Working data:
━━━━━━━━━━
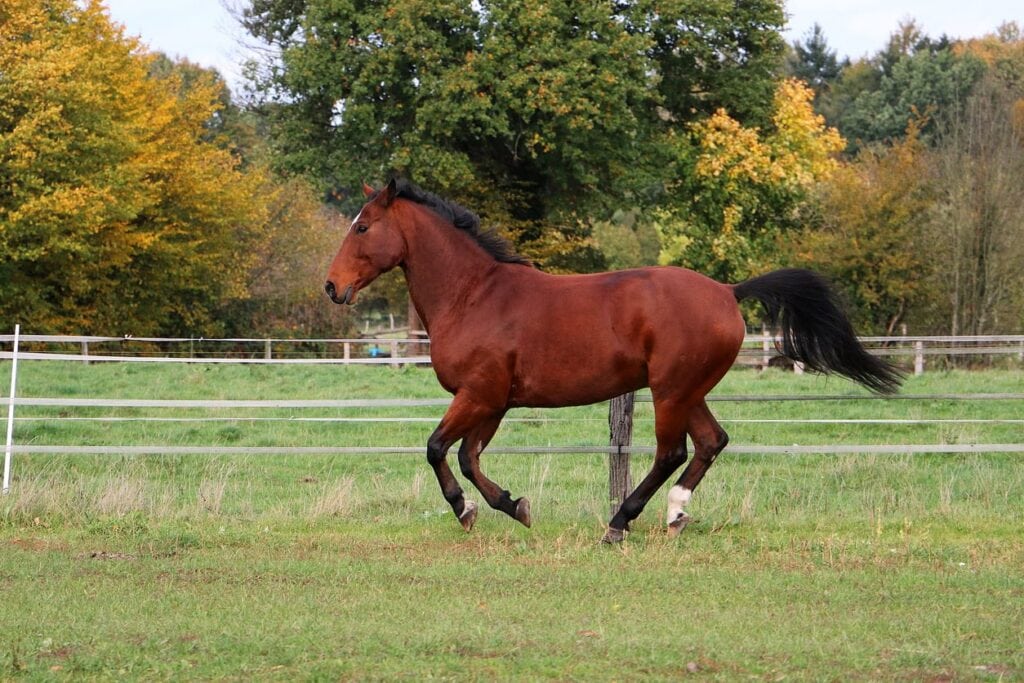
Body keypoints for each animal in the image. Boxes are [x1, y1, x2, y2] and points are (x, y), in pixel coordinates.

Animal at [325, 179, 902, 543]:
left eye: (362, 227)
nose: (332, 287)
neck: (473, 295)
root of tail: (727, 291)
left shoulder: (479, 395)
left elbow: (437, 448)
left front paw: (470, 510)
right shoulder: (494, 402)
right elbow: (468, 457)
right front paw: (510, 506)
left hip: (669, 390)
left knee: (671, 452)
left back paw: (619, 523)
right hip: (688, 390)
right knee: (710, 442)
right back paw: (675, 514)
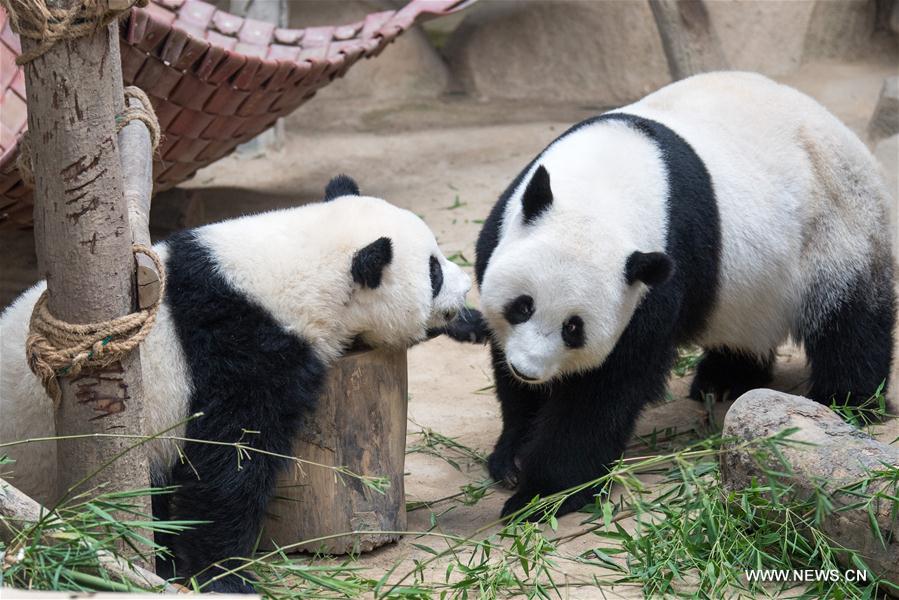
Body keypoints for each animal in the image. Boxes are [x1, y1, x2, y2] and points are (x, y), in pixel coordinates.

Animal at [469, 72, 896, 519]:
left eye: (574, 328)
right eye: (523, 306)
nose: (528, 370)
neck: (602, 190)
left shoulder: (657, 279)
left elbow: (605, 390)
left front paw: (543, 494)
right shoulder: (503, 228)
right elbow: (512, 375)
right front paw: (513, 458)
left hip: (837, 223)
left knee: (849, 320)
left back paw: (846, 401)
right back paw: (724, 379)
━━━━━━━━━━
Work instruction: Above are some records. Output exactly the lines from the one that contains "right back paw: (675, 514)" to the one that contains "neck: (602, 190)", keeping both, and omit the pictures.

Completed exercise:
right back paw: (675, 514)
Body keypoints for each animal in the image. Boxes are [x1, y1, x2, y2] and points are (x, y), in pixel coordinates.

Animal at [469, 72, 896, 519]:
left eye: (574, 328)
right eye: (523, 306)
nose: (528, 370)
neck: (602, 190)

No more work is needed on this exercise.